[THE INPUT Boundary: Start]
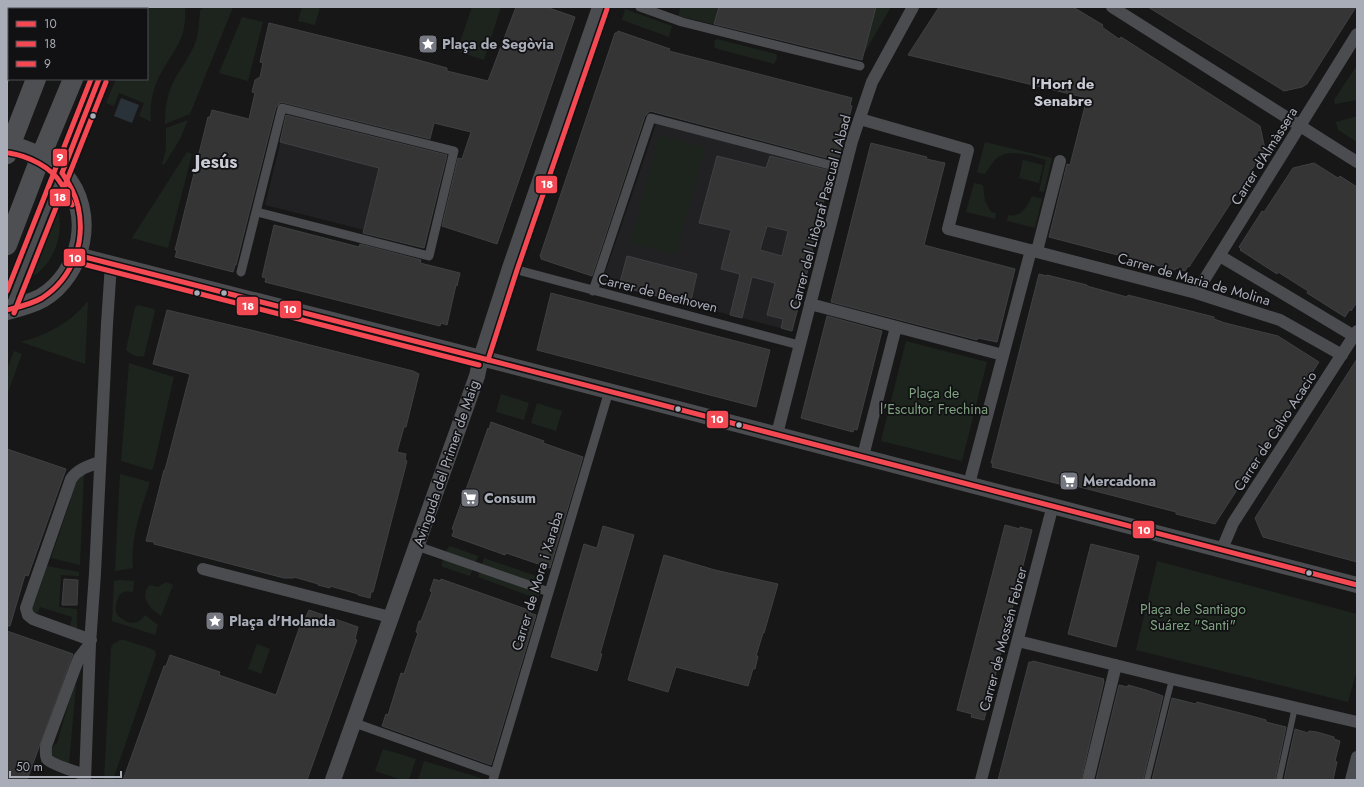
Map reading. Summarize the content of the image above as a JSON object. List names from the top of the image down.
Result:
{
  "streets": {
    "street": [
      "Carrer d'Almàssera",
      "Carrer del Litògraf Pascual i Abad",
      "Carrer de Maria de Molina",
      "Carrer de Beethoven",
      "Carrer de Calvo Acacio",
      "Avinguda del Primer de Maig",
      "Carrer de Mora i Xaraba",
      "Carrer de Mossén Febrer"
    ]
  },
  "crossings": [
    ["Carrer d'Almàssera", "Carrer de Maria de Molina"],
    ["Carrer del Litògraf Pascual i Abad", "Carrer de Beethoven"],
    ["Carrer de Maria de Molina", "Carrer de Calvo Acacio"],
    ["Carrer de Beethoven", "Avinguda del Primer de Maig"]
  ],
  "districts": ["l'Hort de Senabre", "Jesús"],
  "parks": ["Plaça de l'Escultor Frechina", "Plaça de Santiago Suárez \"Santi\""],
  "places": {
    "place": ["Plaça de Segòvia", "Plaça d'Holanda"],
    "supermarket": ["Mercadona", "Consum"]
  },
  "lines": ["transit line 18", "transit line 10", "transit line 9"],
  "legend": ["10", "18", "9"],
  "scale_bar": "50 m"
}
[THE INPUT Boundary: End]
WHAT NEEDS TO BE DONE
Your task is to copy each line of the data above that holds "Almàssera".

TASK OUTPUT
      "Carrer d'Almàssera",
    ["Carrer d'Almàssera", "Carrer de Maria de Molina"],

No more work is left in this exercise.